Imigrasi Gagalkan Keberangkatan 13 Calon Haji Nonprosedural di Bandara Soetta

Ditjen Imigrasi menggagalkan keberangkatan 13 calon haji yang menggunakan visa kerja dan kunjungan di Bandara Soekarno-Hatta.

Senin, 20 April 2026 - 19:45 WIB
Imigrasi Gagalkan Keberangkatan 13 Calon Haji Nonprosedural di Bandara Soetta
Dirjen Imigrasi Hendarsam Marantoko didampingi Dirwasdam Yuldi Yusman Kasubdit Pra Penununtutan Kejagung, Hadiman dalam konferensi pers di Gedung Ditjen Imigrasi, Jakarta Selatan. Foto: Feris Pakpahan/Hallonews.

HALLONEWS.ID – Direktorat Jenderal Imigrasi Kementerian Imigrasi dan Pemasyarakatan (Imipas) menggagalkan keberangkatan 13 calon jemaah haji asal Indonesia yang diduga hendak berangkat melalui jalur nonprosedural.

Direktur Jenderal Imigrasi, Hendarsam Marantoko, menyampaikan bahwa jumlah tersebut merupakan hasil pengembangan dari temuan sebelumnya.

“Awalnya delapan orang, kemudian bertambah lima, sehingga total menjadi 13 calon jemaah yang kami tunda keberangkatannya,” ujarnya dalam konferensi pers di Gedung Ditjen Imigrasi, Jakarta Selatan, Senin (20/4/2026).

Menurutnya, seluruh calon jemaah tersebut terdeteksi menggunakan visa kerja dan visa kunjungan untuk menunaikan ibadah haji, yang tidak sesuai dengan ketentuan resmi.

Pengawasan dilakukan secara ketat di sejumlah titik keberangkatan, termasuk Bandara Soekarno-Hatta, Tangerang, yang menjadi salah satu lokasi utama pencegahan.

Hendarsam menegaskan, Ditjen Imigrasi terus memperkuat koordinasi dengan Kementerian Haji dan Umrah guna memperluas pengawasan bersama di berbagai bandara.

“Pengawasan kami perkuat di titik-titik keberangkatan utama,” katanya.

Ia menilai penggunaan jalur nonprosedural sangat berisiko, tidak hanya dari sisi hukum, tetapi juga keselamatan calon jemaah.

Langkah penundaan keberangkatan ini, lanjutnya, merupakan bentuk perlindungan negara agar masyarakat tidak mengalami masalah saat tiba di Arab Saudi.

“Kami ingin memastikan para tamu Allah berangkat melalui jalur resmi dan aman,” tegasnya.

Hendarsam juga mengingatkan bahwa otoritas Arab Saudi kini semakin ketat dalam melakukan pemeriksaan.
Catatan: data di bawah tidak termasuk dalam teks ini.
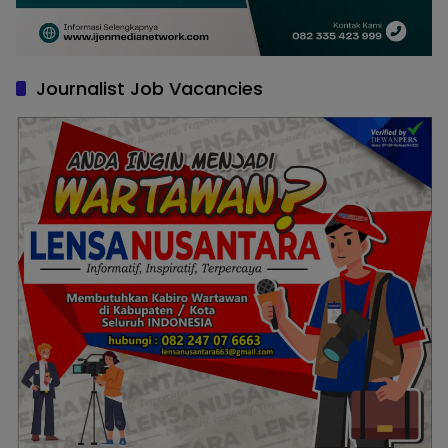
Journalist Job Vacancies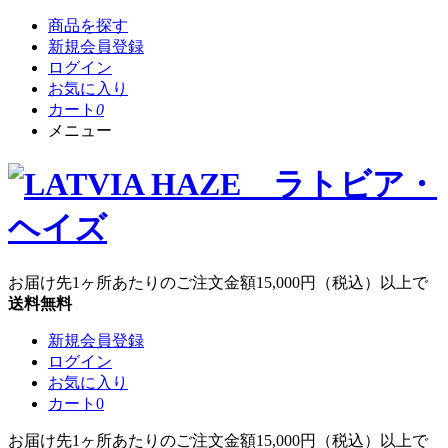
商品を探す
新規会員登録
ログイン
お気に入り
カート
0
メニュー
お届け先1ヶ所あたりのご注文金額
15,000円
（税込）以上で
送料無料
新規会員登録
ログイン
お気に入り
カート
0
お届け先1ヶ所あたりのご注文金額
15,000円
（税込）以上で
Jemaah yang menggunakan visa tidak sesuai berpotensi ditolak masuk bahkan dikenai sanksi.

Selain itu, jalur ilegal juga memiliki risiko tinggi, termasuk potensi kehilangan keselamatan jiwa sebagaimana pernah terjadi sebelumnya.

Direktur Pengawasan dan Penindakan Keimigrasian, Yuldi Yusman, turut mendampingi dalam konferensi pers tersebut.

Pemerintah pun mengimbau masyarakat untuk tidak tergiur tawaran keberangkatan haji nonresmi dan selalu mengikuti prosedur yang telah ditetapkan demi keamanan dan kenyamanan beribadah. (fer)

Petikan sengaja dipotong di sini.